Several years ago my wife, two children and I traveled from our home in Lynchburg, Virginia to visit with our parents and other family members in Cleveland, Ohio. I reminisced with aunts, uncles, and cousins I had not seen for years. One moonlit evening, my cousin Joe and I recalled the old days around a campfire in the back yard.
“Hey Josh, remember when you were drafted?” He asked, poking an ember with a stick.
I chuckled, lean forward in my wicker chair, and said. “Yeah, how could I ever forget? It was a weird time. Back then, the Vietnam War was in full swing. Young men received draft notices everyday.”

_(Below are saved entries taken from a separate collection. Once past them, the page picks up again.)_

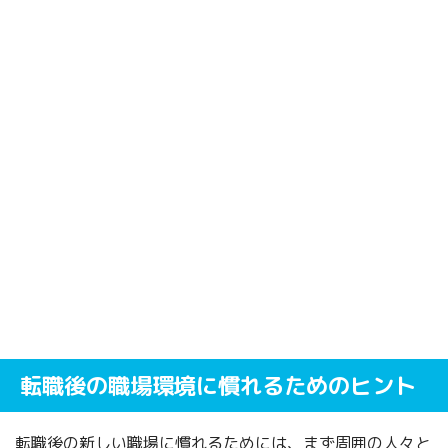
転職後の職場環境に慣れるためのヒント
転職後の新しい職場に慣れるためには、まず周囲の人々と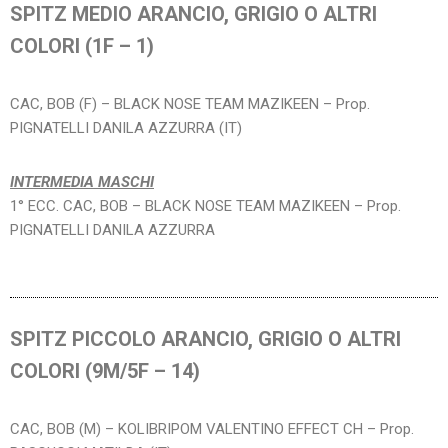
SPITZ MEDIO ARANCIO, GRIGIO O ALTRI
COLORI (1F – 1)
CAC, BOB (F) – BLACK NOSE TEAM MAZIKEEN – Prop.
PIGNATELLI DANILA AZZURRA (IT)
INTERMEDIA MASCHI
1° ECC. CAC, BOB – BLACK NOSE TEAM MAZIKEEN – Prop.
PIGNATELLI DANILA AZZURRA
SPITZ PICCOLO ARANCIO, GRIGIO O ALTRI
COLORI (9M/5F – 14)
CAC, BOB (M) – KOLIBRIPOM VALENTINO EFFECT CH – Prop.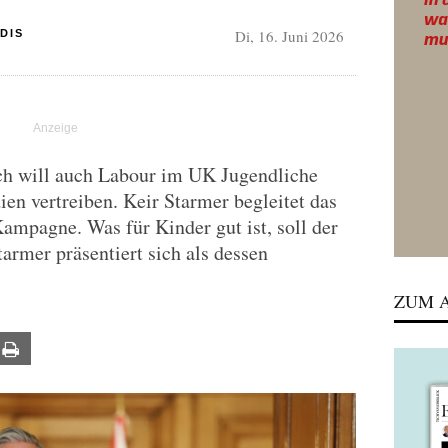
Di, 16. Juni 2026
DIS
ch will auch Labour im UK Jugendliche
ien vertreiben. Keir Starmer begleitet das
ampagne. Was für Kinder gut ist, soll der
tarmer präsentiert sich als dessen
ZUM A
ail
Print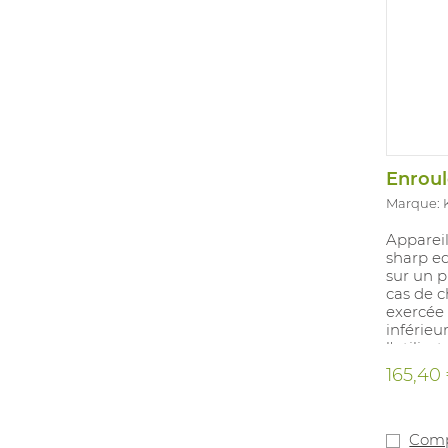
Marque:
Appareil
sharp ed
sur un p
cas de c
exercée 
inférieu
l'utilisa
165,40
Comp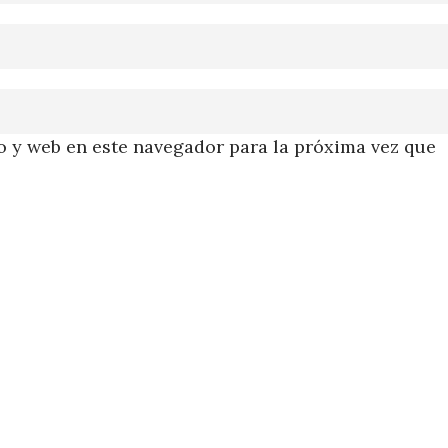
 y web en este navegador para la próxima vez que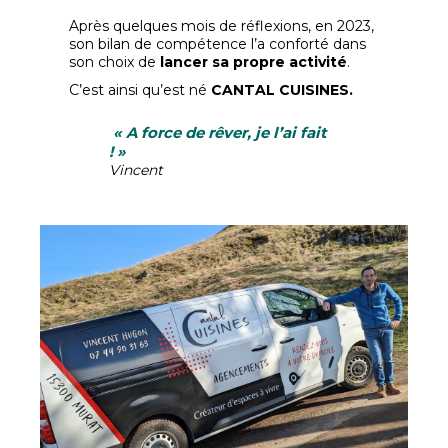
Après quelques mois de réflexions, en 2023,
son bilan de compétence l’a conforté dans
son choix de
lancer sa propre activité
.
C’est ainsi qu’est né
CANTAL CUISINES.
« A force de rêver, je l’ai fait
! »
Vincent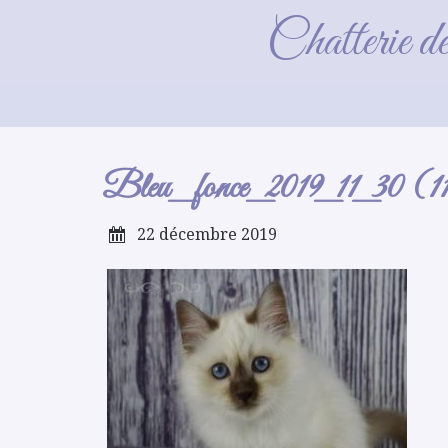
Bleu_
Chatterie d
Bleu_fonce_2019_11_30 
22 décembre 2019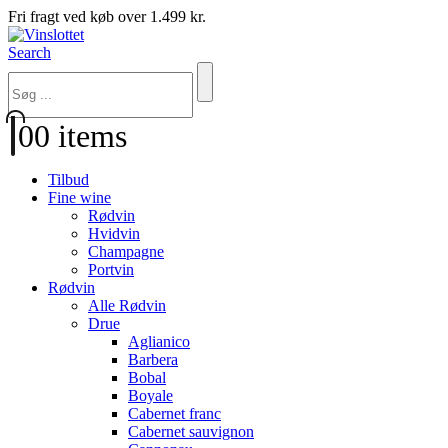
Fri fragt ved køb over 1.499 kr.
Search
0
0 items
Tilbud
Fine wine
Rødvin
Hvidvin
Champagne
Portvin
Rødvin
Alle Rødvin
Drue
Aglianico
Barbera
Bobal
Boyale
Cabernet franc
Cabernet sauvignon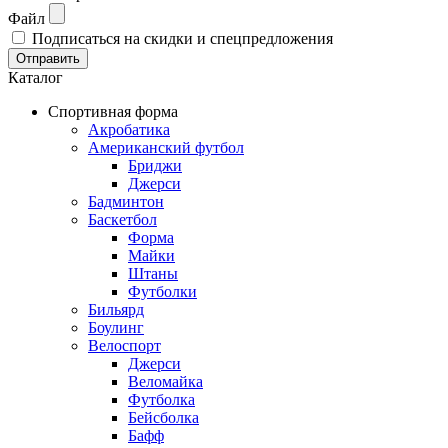
Файл
Подписаться на скидки и спецпредложения
Отправить
Каталог
Спортивная форма
Акробатика
Американский футбол
Бриджи
Джерси
Бадминтон
Баскетбол
Форма
Майки
Штаны
Футболки
Бильярд
Боулинг
Велоспорт
Джерси
Веломайка
Футболка
Бейсболка
Бафф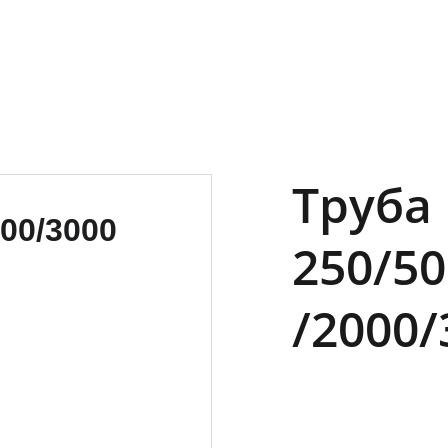
Труба
250/50
/2000/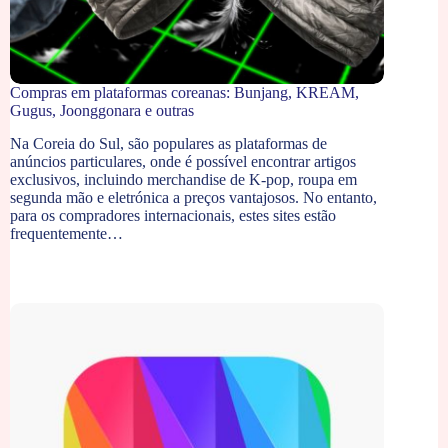
Compras em plataformas coreanas: Bunjang, KREAM,
Gugus, Joonggonara e outras
Na Coreia do Sul, são populares as plataformas de
anúncios particulares, onde é possível encontrar artigos
exclusivos, incluindo merchandise de K-pop, roupa em
segunda mão e eletrónica a preços vantajosos. No entanto,
para os compradores internacionais, estes sites estão
frequentemente…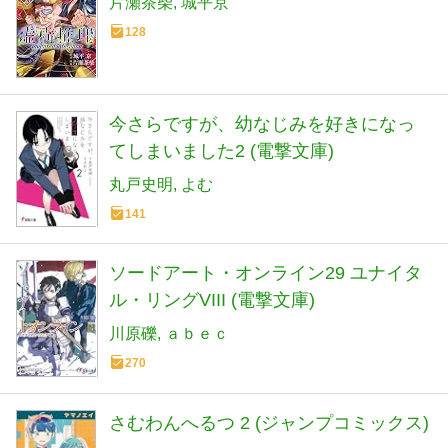
片瀬茶柴
城平京
128
今さらですが、幼なじみを好きになっ
てしまいました2 (電撃文庫)
丸戸史明
よむ
141
ソードアート・オンライン29 ユナイタ
ル・リングVIII (電撃文庫)
川原礫
ａｂｅｃ
270
さむわんへるつ 2 (ジャンプコミックス)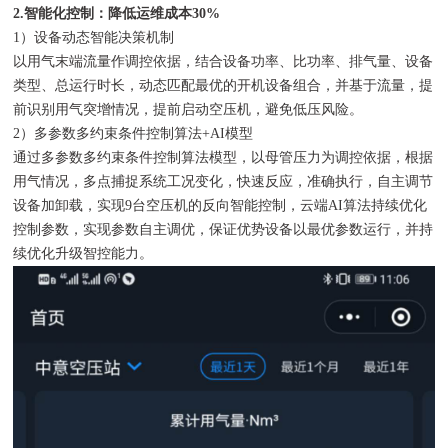
2.智能化控制：降低运维成本30%
1）设备动态智能决策机制
以用气末端流量作调控依据，结合设备功率、比功率、排气量、设备
类型、总运行时长，动态匹配最优的开机设备组合，并基于流量，提
前识别用气突增情况，提前启动空压机，避免低压风险。
2）多参数多约束条件控制算法+AI模型
通过多参数多约束条件控制算法模型，以母管压力为调控依据，根据
用气情况，多点捕捉系统工况变化，快速反应，准确执行，自主调节
设备加卸载，实现9台空压机的反向智能控制，云端AI算法持续优化
控制参数，实现参数自主调优，保证优势设备以最优参数运行，并持
续优化升级智控能力。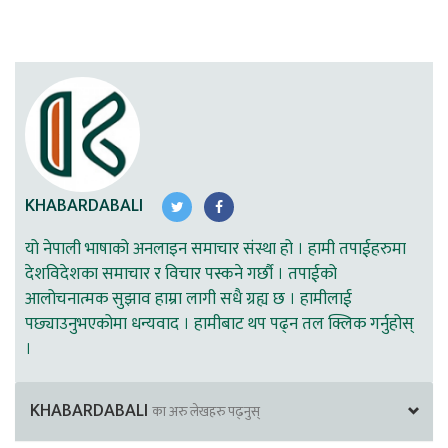
KHABARDABALI
यो नेपाली भाषाको अनलाइन समाचार संस्था हो । हामी तपाईहरुमा
देशविदेशका समाचार र विचार पस्कने गर्छौ । तपाईको
आलोचनात्मक सुझाव हाम्रा लागी सधै ग्रह्य छ । हामीलाई
पछ्याउनुभएकोमा धन्यवाद । हामीबाट थप पढ्न तल क्लिक गर्नुहोस्
।
KHABARDABALI
का अरु लेखहरु पढ्नुस्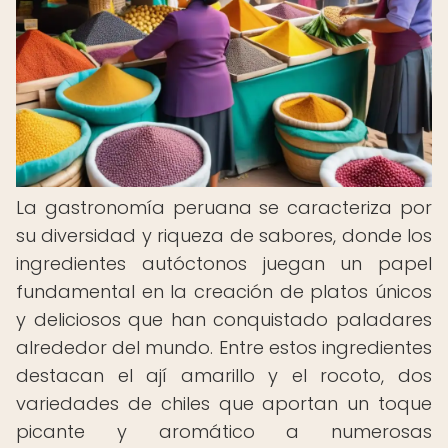
La gastronomía peruana se caracteriza por
su diversidad y riqueza de sabores, donde los
ingredientes autóctonos juegan un papel
fundamental en la creación de platos únicos
y deliciosos que han conquistado paladares
alrededor del mundo. Entre estos ingredientes
destacan el ají amarillo y el rocoto, dos
variedades de chiles que aportan un toque
picante y aromático a numerosas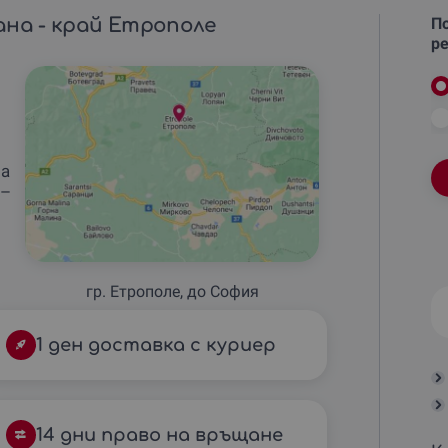
ана - край Етрополе
По
ре
–
на
–
гр. Етрополе, до София
1 ден доставка с куриер
14 дни право на връщане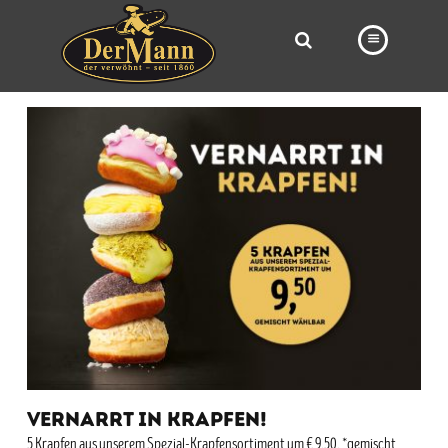
PRODUKTE
FILIALEN
BÄCKEREI
BROTWAY
VORBESTELLUNG
NEWS
KARRIERE
VIDEOS
VERNARRT IN KRAPFEN!
5 Krapfen aus unserem Spezial-Krapfensortiment um € 9,50, *gemischt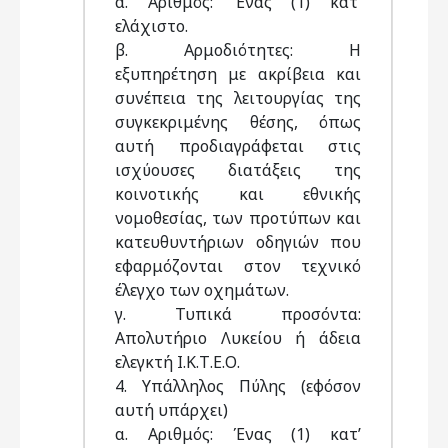
α. Αριθμός: Ένας (1) κατ’
ελάχιστο.
β. Αρμοδιότητες: Η
εξυπηρέτηση με ακρίβεια και
συνέπεια της λειτουργίας της
συγκεκριμένης θέσης, όπως
αυτή προδιαγράφεται στις
ισχύουσες διατάξεις της
κοινοτικής και εθνικής
νομοθεσίας, των προτύπων και
κατευθυντήριων οδηγιών που
εφαρμόζονται στον τεχνικό
έλεγχο των οχημάτων.
γ. Τυπικά προσόντα:
Απολυτήριο Λυκείου ή άδεια
ελεγκτή Ι.Κ.Τ.Ε.Ο.
4. Υπάλληλος Πύλης (εφόσον
αυτή υπάρχει)
α. Αριθμός: Ένας (1) κατ’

“But not ten-year-old boys.” Joe snickered. “How did it all begin?”
“A few days after my tenth birthday in July 1968, I retrieved several envelopes from the mailbox. I kept the one on top addressed to me and tossed the other letters on the kitchen table. I thought it might be another birthday card with money inside.
“As I sat on my bed, I tore through the large envelope and unfolded the heavy paper. A page full of words met my eager eyes. I saw the word “Greetings” but decided it was probably one of those advertisements like Dad and Mom often received. I folded the thick sheet into an airplane and tossed it in the air. The missive landed in the corner of my room where it stayed for weeks.
“One month later, my mother answered the doorbell. Two military police said they were there to escort me to jail because I had failed to report for active duty. They left when Mom told them that the person they were looking for was on vacation in England.
“Dad immediately called the Draft Board and explained the situation. An official instructed him to bring my birth certificate and me to the office the next day.”
“Didn’t you tell your parents about the letter?” Joe asked taking a swig of cola.
“No, I didn’t read the letter, remember?”
“The next day Dad and I met with a Sergeant. He reviewed the letter, looked at my birth certificate, and, of course, agreed something was wrong. Dad reminded him that Uncle Fred had lived with us until a few weeks ago. We had the same name and birth date, except for the year. He must be the person the army wanted. The Sergeant agreed but he felt he needed to investigate the matter further.
“Dad and I returned home where we met Mom at the front door. She had found the airplane I made out of the draft letter while cleaning my room. Why had I not shown her and Dad this important document? My explanation was not satisfactory.”
“What happened then?” Joe asked, emptying his cola can.
“Uncle Fred came home from Europe at the end of the week. Dad reminded him to contact the Draft Board. The Sergeant called Dad two days later and said he had obtained the original letter from Richmond.
“The typist had correctly typed Uncle Fred’s birth year as 1948 but when he had put the letter back in the typewriter to enter the missing date, a paper crease hid the birth date. He erroneously typed 1958 over the crease, copied the original, and mailed a copy to me. The Sergeant called it a wrinkle in time. He apologized for the error.
“Uncle Fred was chewed out for not reporting his new address to the Board. He was warned that if he did not appear at the Federal Building at the assigned time, two soldiers would be sent to his home to arrest him. Uncle Fred served a year in Viet Nam and one year in Germany.”
“Wow, what a funny story.” Joe said as he stood and stretched his arms over his head.
“Yeah, I can laugh now, but it sure wasn’t funny at the time. I was grounded for a month.”
Before we left, I poured a bucket of sand over the dying embers. “It was good to see you again, Cousin. Hope you come to Virginia some time and visit us."
“I”ll do that.” Joe said as we patted each other’s shoulders.
A full moon hung low in the sky as we said our final goodbyes. I watched Joe’s car crawl down the long, country driveway before it disappeared. I sauntered up the wooden steps to the porch, went indoors, and turned out the porch light.